When the Islamic State is mentioned in passing, an oversimplified narrative of good versus evil, predators versus prey, tends to result. Indeed, ISIL—the Islamic State of Iraq and the Levant—has been quite open about its practices, streaming videos of crucifixions and decapitations online to transmit fear and garner respect. Brutality against women has been at the forefront of their marketing: A 2014 article in Dabiq, the Islamic State’s English language recruitment magazine, stated that women from kafir—that is, “unfaithful” or “non-believing”—sects or nations may be “enslaved,” “raped,” and “tak[en] as concubines” by faithful male soldiers, since this is prescribed by ISIL-adopted Shari’ah law.

There are realities that receive little attention, though, when it comes to women’s involvement in or around the extremist group. Here are three surprising things I learned through reading up on the matter earlier this week.

  1. Enslaved women serve purposes in addition to providing sexual pleasure to the men who purchase them. International human rights researchers believe that ISIL has enslaved between 3,000 and 5,000 women since 2014. Though the percentage that trafficking contributes to ISIL’s total revenue is debated, trafficked women are considered a chief revenue source within the Islamic State’s growing, internally driven economy. To this end, female slaves are both goods and marketing tactics, used to draw in male soldiers who are promised virgins for their commitment. Women are also a means of ethnic cleansing within ISIL: though some are forced to ingest contraceptives to stay marketable, others are raped for the sake of produceing new members of ISIL.
  2.  Many women, most notably, Muslim women from Western European nations, join ISIL voluntarily. Middle East scholar Debangana Chatterjee writes that the Islamic State promises a kind of utopic vision to Muslim women who have been discriminated against because of their unique religious practices.
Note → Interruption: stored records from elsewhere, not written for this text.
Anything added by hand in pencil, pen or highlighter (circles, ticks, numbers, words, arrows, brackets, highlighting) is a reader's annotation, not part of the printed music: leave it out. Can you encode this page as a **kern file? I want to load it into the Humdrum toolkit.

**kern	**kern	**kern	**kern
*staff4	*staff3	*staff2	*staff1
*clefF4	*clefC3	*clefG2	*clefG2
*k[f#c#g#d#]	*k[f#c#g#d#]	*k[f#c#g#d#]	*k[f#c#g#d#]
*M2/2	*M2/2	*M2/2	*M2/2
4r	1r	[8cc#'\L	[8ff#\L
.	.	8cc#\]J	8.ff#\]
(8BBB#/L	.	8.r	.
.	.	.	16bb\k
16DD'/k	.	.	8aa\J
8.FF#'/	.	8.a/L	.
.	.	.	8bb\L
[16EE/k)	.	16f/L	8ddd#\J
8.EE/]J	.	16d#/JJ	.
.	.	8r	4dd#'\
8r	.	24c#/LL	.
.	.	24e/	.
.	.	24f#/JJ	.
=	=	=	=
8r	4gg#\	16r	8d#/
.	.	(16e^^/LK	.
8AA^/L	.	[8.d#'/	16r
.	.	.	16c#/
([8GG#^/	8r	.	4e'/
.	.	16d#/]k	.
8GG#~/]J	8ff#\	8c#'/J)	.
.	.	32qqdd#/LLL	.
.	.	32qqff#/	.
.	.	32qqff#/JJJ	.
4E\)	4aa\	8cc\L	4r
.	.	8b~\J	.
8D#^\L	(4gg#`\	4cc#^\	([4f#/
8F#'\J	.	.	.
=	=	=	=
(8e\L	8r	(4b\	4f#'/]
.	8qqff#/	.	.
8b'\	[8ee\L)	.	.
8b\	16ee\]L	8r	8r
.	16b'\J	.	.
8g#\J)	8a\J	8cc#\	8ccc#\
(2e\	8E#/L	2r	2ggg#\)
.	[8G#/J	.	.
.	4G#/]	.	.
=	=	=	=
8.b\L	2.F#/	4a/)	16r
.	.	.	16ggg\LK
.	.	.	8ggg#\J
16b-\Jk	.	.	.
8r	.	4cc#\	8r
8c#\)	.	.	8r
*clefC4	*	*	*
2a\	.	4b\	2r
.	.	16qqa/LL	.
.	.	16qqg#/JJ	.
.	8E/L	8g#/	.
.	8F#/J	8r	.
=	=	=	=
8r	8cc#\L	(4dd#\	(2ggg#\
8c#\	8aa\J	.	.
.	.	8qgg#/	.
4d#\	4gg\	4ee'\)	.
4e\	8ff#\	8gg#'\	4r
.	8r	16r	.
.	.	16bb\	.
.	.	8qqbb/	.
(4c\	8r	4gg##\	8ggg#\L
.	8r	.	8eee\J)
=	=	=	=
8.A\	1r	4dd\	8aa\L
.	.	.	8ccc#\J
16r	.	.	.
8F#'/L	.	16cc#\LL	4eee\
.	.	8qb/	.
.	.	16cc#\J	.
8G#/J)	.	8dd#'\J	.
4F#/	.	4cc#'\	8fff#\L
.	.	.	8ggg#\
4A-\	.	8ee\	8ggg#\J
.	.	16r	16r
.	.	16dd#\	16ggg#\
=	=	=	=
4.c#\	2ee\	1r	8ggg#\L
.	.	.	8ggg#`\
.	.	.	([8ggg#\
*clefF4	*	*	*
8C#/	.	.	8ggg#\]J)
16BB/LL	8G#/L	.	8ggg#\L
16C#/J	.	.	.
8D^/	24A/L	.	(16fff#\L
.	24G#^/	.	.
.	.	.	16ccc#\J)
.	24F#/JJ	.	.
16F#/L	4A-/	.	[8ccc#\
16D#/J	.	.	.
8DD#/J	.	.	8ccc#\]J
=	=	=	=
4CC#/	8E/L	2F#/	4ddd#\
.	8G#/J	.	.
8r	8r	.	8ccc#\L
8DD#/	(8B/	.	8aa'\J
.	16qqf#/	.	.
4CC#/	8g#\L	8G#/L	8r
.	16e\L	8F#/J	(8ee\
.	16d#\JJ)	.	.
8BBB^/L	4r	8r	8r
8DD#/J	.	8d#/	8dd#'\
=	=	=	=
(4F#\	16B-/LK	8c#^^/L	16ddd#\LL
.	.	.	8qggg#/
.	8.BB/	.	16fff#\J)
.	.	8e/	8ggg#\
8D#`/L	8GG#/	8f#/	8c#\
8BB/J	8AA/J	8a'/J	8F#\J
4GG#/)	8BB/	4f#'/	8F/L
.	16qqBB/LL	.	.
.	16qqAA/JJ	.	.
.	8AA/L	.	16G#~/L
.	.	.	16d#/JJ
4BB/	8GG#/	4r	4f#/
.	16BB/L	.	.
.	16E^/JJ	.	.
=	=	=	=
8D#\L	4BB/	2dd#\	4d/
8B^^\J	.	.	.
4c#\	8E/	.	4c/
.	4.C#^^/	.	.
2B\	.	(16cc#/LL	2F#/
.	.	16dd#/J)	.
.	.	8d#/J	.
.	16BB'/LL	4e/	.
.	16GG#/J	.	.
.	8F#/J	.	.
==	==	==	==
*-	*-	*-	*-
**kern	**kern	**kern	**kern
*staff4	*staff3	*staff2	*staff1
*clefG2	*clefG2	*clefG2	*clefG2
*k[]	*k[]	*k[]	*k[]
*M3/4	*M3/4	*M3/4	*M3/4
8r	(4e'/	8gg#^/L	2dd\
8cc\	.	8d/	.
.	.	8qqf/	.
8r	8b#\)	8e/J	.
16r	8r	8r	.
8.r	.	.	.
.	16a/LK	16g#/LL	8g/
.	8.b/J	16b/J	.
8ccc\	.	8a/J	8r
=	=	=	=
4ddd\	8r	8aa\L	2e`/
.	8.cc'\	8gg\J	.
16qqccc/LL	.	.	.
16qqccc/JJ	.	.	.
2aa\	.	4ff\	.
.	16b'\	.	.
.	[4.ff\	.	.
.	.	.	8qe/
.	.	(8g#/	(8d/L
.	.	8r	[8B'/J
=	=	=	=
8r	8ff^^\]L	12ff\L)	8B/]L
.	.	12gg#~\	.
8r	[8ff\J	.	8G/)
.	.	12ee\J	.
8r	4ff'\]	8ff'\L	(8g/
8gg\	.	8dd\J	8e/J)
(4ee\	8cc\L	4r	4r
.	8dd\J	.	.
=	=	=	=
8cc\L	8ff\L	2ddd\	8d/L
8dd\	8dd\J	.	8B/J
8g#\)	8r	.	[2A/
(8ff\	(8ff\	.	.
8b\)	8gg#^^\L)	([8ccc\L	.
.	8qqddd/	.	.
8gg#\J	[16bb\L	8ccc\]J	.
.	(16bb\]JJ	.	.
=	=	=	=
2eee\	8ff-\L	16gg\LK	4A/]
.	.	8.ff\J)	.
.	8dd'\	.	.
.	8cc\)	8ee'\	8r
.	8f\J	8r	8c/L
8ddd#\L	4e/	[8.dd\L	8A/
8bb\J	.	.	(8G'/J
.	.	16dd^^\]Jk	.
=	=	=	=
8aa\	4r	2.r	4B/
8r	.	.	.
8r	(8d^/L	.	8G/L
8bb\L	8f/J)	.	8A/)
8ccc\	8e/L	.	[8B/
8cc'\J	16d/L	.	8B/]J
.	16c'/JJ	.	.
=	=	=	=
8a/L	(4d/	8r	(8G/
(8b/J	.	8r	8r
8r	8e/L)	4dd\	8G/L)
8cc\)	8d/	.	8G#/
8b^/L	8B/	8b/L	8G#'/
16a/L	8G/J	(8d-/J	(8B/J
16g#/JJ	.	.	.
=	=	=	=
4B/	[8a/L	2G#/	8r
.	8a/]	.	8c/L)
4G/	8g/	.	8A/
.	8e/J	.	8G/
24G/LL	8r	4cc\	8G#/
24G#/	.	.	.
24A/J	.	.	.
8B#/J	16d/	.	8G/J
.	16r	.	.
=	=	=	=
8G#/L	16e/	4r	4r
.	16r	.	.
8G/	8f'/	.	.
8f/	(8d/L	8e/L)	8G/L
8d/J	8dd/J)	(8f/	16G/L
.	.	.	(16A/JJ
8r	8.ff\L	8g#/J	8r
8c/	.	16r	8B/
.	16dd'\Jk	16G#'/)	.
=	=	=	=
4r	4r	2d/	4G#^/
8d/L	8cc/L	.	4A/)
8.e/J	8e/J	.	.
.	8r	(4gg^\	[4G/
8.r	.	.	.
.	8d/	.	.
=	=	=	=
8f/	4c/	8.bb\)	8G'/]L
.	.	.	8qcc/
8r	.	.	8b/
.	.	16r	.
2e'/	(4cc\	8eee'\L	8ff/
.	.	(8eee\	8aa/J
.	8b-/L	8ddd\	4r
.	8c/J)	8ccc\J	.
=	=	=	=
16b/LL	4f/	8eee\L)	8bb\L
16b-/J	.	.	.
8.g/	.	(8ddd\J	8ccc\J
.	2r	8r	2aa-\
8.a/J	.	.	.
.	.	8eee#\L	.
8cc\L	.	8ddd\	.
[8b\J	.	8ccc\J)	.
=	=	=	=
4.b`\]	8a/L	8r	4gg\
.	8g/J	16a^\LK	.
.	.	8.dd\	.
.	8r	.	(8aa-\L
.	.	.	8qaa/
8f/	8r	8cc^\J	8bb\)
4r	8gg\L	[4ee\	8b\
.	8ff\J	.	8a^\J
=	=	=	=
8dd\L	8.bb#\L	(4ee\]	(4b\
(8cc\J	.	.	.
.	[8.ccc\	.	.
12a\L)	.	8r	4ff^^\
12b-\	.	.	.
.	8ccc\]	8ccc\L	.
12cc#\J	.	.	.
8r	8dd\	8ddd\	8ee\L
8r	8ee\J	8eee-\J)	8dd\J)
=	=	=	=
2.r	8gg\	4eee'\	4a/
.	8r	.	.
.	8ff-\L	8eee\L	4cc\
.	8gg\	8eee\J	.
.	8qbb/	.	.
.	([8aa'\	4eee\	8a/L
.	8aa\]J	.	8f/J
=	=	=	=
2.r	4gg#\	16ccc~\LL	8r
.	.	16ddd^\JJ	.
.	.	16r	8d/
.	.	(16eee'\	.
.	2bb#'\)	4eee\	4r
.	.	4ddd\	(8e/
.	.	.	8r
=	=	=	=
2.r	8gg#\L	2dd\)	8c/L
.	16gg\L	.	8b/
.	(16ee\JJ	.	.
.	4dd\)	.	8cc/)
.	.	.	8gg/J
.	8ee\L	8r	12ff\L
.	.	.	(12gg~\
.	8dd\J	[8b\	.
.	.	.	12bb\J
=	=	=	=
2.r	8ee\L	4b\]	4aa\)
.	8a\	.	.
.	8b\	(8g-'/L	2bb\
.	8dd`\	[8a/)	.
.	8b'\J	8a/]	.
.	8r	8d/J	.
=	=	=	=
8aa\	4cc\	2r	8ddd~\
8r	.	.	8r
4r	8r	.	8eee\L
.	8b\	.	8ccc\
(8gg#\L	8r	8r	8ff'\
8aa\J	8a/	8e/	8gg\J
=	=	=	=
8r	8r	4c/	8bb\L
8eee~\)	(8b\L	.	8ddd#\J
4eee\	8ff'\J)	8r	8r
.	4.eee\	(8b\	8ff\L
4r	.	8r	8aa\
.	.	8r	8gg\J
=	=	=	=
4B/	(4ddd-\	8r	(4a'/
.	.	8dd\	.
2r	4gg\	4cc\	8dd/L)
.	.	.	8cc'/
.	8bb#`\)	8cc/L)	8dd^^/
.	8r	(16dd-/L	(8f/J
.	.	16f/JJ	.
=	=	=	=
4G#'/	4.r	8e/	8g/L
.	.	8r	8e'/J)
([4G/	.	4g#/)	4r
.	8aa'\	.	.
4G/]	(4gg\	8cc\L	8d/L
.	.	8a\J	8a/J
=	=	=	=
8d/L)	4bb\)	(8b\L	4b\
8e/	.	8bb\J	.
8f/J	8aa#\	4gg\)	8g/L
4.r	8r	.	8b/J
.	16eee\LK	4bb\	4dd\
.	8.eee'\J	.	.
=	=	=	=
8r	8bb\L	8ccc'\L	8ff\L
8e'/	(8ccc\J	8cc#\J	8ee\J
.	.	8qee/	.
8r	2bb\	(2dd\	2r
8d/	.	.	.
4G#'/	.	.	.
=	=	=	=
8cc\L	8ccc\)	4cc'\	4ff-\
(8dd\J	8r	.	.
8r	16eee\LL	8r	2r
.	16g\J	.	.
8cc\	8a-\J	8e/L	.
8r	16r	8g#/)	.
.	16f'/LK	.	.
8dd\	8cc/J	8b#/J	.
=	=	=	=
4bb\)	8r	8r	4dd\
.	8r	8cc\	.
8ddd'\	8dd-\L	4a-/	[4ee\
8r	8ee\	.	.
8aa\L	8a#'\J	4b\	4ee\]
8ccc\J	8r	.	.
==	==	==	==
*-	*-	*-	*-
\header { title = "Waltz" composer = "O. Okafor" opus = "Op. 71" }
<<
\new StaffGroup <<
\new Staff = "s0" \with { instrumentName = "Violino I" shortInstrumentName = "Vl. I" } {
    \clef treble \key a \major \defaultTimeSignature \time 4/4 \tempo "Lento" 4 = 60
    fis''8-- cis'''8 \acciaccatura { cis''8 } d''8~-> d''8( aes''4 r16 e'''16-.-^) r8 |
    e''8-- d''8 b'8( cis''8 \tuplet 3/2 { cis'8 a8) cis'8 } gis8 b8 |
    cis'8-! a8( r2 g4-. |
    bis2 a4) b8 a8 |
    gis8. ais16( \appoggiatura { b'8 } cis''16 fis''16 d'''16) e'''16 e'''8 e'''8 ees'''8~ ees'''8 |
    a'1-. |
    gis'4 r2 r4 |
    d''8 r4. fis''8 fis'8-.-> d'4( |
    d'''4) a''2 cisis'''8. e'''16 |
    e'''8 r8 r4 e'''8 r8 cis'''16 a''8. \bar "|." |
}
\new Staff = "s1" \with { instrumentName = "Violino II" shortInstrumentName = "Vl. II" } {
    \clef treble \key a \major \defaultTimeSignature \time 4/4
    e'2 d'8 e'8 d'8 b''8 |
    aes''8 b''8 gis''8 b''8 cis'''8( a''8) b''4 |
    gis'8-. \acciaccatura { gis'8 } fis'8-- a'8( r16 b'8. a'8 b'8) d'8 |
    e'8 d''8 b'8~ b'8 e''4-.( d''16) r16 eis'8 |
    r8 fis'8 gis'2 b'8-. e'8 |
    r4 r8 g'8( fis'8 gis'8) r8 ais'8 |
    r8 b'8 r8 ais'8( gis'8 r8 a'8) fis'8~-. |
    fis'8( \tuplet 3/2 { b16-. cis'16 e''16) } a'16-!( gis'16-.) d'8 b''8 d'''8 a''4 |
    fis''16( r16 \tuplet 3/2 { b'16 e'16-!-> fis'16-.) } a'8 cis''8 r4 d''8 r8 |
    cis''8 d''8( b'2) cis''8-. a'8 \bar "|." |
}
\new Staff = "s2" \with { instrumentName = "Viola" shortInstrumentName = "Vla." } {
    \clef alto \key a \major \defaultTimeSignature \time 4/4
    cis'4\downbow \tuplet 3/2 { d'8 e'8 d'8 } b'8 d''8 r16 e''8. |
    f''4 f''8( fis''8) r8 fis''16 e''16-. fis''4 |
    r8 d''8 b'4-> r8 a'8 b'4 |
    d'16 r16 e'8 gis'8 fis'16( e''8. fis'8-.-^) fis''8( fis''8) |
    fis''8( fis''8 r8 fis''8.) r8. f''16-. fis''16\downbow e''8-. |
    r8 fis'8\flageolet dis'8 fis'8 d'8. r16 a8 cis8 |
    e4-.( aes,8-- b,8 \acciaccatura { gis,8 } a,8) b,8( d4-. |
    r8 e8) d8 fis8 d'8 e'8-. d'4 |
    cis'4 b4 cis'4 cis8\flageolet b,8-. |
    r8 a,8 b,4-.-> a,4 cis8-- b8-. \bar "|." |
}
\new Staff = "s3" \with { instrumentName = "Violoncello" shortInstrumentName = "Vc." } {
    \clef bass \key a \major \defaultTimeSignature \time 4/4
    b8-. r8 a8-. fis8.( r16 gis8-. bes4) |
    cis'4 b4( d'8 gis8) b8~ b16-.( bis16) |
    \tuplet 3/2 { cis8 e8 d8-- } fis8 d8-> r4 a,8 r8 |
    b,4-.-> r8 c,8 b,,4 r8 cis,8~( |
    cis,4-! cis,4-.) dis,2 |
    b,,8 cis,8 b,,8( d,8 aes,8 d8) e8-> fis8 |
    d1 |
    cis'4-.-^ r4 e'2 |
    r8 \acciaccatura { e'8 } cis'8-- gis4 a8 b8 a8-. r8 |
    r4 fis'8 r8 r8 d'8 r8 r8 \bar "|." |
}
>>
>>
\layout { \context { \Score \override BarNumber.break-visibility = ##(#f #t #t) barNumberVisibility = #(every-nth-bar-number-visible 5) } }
Promised “real men” and the stability of a traditional Muslim domestic life, women join and are put to use as wives, propagandists, and occasionally as jihadists. Since much of ISIL’s work relies heavily on social media, women are able to work from the privacy of their homes. Ahlam Al-Nasr, known as “the poetess of the Islamic State,” for example, writes and posts poetry online promoting ISIL and proclaiming its future domination.
  3. Women are fighting back. There are several groups of women, typically Yazidis, Syrian Christians, Kurds, and other minority groups targeted by the Islamic State, that have taken up arms against the terrorist organization. Such groups are more formal, like the Kurdish military’s Women’s Protection Units, while others are smaller and less formal, like the women-only brigades formed by former ISIL slaves. Though self-reported accounts of such groups’ successes are not always verifiable because they might be embellished to raise morale among resistance groups, independent sources confirm that women fighters contributed substantially in the November 2015 recapture of the Iraqi city of Sinjar from ISIL.

So, while the evidence does confirm that women are certainly victimized–even in contexts of leadership within ISIL they are nonetheless subjugated–it is clear that the role of women cannot be generalized. This is crucial for not only for combatting ISIL in all of its systematic practices, but also for knowing how to support women most impacted.